▸ **GIVEN REQUEST A**: Repeat these lines from the records below without changes, starting at the line that contains "family: Boraginaceae" and ending after the line that contains "catalogue / barcode: US 1698422".

^^^^

Published December 17, 2006


They grew up with Atari and the first generation of Nintendo, and most moms and dads still play video games, says a survey of 1,014 people by video game manufacturer Activision Inc.:

- Nearly three in five parents play video games. Among them, half spend the time playing with their children, while 49 percent play their children's games by themselves.

- Almost three-fourths said they feel comfortable that playing video games is part of the family's life together.

- 52 percent of parents research the games using game reviews or previews and gaming Web sites, while 56 percent rely mostly on the Entertainment Software Rating Board, or ESRB, rating system.

- Eighty-four percent of parents are familiar with the ESRB rating system, and four out of five pay close attention to games' ratings.

Online investors reinvest gains

Instead of using their year-end gains to invest in real estate, most online investors want to put their money back into their portfolios, says a survey of 400 online investors by Scottrade:

- Sixty-three percent plan to put their gains back into an online brokerage account, while 14 percent plan to buy a house.

^^^^

▸ **GIVEN REQUEST B**: Return the passage of the survey article above, starting at the words "They grew up" and ending after the words "games by themselves.", copied word for word.

^^^^

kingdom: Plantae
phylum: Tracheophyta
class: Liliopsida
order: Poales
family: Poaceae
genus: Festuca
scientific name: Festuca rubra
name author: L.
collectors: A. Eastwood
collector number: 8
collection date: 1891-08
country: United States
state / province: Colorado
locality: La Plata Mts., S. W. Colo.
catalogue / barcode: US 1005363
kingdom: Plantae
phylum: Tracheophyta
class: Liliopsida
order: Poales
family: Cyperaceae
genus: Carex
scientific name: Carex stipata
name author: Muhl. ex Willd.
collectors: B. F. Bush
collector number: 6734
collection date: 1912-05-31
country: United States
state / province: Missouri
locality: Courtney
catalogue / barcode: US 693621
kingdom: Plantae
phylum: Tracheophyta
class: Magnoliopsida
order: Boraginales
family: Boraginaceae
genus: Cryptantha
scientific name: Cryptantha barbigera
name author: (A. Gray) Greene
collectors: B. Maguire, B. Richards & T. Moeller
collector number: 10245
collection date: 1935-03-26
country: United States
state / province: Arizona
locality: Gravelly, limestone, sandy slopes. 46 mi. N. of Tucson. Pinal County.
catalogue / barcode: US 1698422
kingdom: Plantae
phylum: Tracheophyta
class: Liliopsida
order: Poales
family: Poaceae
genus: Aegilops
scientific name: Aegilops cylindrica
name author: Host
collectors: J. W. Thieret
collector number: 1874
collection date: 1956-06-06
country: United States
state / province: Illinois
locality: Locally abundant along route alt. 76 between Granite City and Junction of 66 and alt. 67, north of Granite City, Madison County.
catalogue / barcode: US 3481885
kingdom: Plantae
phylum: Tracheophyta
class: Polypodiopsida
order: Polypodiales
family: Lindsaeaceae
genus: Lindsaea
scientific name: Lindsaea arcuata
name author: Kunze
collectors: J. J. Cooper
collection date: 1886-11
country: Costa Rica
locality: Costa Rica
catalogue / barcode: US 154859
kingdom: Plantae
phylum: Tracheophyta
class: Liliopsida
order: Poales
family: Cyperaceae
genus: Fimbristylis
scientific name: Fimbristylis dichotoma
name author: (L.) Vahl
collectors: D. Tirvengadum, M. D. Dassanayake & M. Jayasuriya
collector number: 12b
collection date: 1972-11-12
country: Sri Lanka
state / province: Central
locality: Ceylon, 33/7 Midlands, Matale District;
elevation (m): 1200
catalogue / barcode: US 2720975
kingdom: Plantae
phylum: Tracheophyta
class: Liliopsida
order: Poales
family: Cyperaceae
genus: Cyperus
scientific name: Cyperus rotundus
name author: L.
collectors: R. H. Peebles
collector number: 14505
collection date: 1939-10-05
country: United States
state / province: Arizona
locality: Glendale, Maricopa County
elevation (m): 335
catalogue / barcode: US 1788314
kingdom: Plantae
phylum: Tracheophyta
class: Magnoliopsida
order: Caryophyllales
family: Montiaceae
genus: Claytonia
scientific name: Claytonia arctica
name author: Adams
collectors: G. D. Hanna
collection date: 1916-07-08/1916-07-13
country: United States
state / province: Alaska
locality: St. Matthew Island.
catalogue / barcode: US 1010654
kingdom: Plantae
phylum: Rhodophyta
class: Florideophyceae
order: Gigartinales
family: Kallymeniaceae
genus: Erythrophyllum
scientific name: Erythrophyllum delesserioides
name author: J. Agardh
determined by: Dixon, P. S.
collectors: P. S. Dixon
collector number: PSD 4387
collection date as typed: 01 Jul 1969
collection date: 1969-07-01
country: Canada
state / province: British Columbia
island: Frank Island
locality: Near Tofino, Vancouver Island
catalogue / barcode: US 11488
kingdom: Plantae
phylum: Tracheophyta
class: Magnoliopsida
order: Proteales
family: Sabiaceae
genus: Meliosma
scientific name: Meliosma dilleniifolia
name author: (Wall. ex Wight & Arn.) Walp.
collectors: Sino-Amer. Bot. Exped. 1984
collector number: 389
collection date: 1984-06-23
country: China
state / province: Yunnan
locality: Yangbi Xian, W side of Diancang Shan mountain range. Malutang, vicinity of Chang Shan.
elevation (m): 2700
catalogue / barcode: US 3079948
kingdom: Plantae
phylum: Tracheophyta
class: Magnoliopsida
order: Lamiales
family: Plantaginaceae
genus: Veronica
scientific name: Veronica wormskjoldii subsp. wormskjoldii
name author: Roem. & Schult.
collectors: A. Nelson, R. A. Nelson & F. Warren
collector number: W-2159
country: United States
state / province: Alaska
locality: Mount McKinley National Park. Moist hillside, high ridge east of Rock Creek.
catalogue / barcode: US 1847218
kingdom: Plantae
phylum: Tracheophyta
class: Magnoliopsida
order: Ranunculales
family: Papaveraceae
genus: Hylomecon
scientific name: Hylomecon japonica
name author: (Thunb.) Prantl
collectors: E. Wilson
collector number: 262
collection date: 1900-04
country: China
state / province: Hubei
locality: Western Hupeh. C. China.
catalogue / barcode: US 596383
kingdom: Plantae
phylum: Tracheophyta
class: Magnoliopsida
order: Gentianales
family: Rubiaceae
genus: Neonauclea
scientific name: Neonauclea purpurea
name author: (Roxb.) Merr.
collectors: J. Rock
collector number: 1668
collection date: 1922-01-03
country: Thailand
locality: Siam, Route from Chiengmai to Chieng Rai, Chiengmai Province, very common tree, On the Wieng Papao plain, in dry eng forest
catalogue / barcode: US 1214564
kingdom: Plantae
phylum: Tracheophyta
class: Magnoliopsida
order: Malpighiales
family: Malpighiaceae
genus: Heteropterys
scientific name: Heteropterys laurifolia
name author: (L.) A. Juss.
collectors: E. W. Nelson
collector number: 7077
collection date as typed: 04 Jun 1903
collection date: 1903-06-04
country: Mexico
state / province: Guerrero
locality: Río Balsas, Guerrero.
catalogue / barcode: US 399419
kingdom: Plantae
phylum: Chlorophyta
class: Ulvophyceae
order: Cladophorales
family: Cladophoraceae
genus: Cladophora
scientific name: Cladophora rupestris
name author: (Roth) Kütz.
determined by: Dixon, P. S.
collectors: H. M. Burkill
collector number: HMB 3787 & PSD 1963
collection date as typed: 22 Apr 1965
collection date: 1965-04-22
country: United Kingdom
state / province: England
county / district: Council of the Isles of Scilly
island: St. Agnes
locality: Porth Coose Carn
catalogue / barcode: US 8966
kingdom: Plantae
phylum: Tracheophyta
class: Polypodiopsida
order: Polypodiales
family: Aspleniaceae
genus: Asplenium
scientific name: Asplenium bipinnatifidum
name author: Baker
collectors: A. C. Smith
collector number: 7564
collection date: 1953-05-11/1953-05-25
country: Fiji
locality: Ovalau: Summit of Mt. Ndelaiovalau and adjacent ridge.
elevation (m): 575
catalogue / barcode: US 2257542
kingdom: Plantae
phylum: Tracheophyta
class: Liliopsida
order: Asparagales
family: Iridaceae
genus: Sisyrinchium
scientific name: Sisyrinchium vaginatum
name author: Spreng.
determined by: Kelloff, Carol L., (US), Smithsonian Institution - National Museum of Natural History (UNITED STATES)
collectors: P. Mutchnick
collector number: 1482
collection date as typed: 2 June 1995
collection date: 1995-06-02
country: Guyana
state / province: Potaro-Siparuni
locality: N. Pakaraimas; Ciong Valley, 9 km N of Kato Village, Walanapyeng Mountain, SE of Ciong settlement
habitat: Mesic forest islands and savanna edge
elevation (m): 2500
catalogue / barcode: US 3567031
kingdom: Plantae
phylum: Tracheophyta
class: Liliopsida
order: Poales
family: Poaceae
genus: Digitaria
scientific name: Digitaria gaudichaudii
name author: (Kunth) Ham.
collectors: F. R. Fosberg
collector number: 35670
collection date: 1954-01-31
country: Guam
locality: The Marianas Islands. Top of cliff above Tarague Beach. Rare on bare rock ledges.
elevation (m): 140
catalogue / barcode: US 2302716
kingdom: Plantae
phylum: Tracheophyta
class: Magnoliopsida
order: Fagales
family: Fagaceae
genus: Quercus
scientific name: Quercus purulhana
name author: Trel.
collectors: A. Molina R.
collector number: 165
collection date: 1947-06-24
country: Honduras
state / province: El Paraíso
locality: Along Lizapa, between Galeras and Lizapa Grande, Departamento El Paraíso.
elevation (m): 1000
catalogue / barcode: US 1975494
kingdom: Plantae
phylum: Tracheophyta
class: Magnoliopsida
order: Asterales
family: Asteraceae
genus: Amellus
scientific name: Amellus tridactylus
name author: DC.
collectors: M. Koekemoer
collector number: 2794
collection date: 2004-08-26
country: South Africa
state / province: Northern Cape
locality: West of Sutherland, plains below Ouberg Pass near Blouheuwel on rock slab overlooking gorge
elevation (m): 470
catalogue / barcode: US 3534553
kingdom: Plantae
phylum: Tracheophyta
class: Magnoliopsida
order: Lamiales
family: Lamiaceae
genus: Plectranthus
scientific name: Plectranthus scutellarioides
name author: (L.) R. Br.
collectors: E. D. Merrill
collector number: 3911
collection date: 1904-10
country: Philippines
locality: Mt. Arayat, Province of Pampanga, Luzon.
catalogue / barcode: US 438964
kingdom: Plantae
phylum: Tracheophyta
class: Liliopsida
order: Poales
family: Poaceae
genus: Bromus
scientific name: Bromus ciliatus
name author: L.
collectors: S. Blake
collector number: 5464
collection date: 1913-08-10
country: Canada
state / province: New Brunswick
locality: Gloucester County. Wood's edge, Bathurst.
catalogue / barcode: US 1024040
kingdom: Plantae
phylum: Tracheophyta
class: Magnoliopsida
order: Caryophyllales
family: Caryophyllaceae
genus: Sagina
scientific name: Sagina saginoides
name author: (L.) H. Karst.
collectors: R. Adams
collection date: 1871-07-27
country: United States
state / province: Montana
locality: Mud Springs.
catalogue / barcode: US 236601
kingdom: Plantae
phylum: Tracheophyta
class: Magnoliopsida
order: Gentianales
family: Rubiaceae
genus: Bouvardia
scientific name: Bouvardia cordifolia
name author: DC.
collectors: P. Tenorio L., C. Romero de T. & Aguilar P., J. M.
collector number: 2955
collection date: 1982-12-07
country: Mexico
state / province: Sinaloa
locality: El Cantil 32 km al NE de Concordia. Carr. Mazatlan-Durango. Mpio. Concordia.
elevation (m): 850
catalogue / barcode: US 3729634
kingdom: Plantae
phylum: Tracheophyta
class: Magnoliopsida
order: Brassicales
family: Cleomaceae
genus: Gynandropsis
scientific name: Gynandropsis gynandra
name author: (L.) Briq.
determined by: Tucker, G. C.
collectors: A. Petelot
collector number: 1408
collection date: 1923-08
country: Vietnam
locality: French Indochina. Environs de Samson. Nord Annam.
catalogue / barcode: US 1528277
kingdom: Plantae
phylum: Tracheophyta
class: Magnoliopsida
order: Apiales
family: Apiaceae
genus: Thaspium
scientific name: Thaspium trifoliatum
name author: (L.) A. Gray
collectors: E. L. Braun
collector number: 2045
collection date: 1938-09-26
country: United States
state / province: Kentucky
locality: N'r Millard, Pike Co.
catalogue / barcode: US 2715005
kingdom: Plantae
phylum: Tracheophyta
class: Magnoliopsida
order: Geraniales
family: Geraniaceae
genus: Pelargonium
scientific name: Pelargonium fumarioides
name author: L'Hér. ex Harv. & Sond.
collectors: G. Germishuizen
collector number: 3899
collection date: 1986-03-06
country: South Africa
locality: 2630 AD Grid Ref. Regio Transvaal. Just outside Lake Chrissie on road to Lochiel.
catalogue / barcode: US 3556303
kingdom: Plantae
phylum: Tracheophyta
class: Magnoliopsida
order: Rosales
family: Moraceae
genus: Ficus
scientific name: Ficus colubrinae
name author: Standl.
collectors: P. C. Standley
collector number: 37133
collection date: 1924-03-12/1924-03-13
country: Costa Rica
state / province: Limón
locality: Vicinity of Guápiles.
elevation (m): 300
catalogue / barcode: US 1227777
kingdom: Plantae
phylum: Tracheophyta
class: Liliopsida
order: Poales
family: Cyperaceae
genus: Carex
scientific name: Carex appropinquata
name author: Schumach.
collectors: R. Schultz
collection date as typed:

^^^^

▸ **WRITTEN REPLY A**:
family: Boraginaceae
genus: Cryptantha
scientific name: Cryptantha barbigera
name author: (A. Gray) Greene
collectors: B. Maguire, B. Richards & T. Moeller
collector number: 10245
collection date: 1935-03-26
country: United States
state / province: Arizona
locality: Gravelly, limestone, sandy slopes. 46 mi. N. of Tucson. Pinal County.
catalogue / barcode: US 1698422

▸ **WRITTEN REPLY B**:
They grew up with Atari and the first generation of Nintendo, and most moms and dads still play video games, says a survey of 1,014 people by video game manufacturer Activision Inc.:

- Nearly three in five parents play video games. Among them, half spend the time playing with their children, while 49 percent play their children's games by themselves.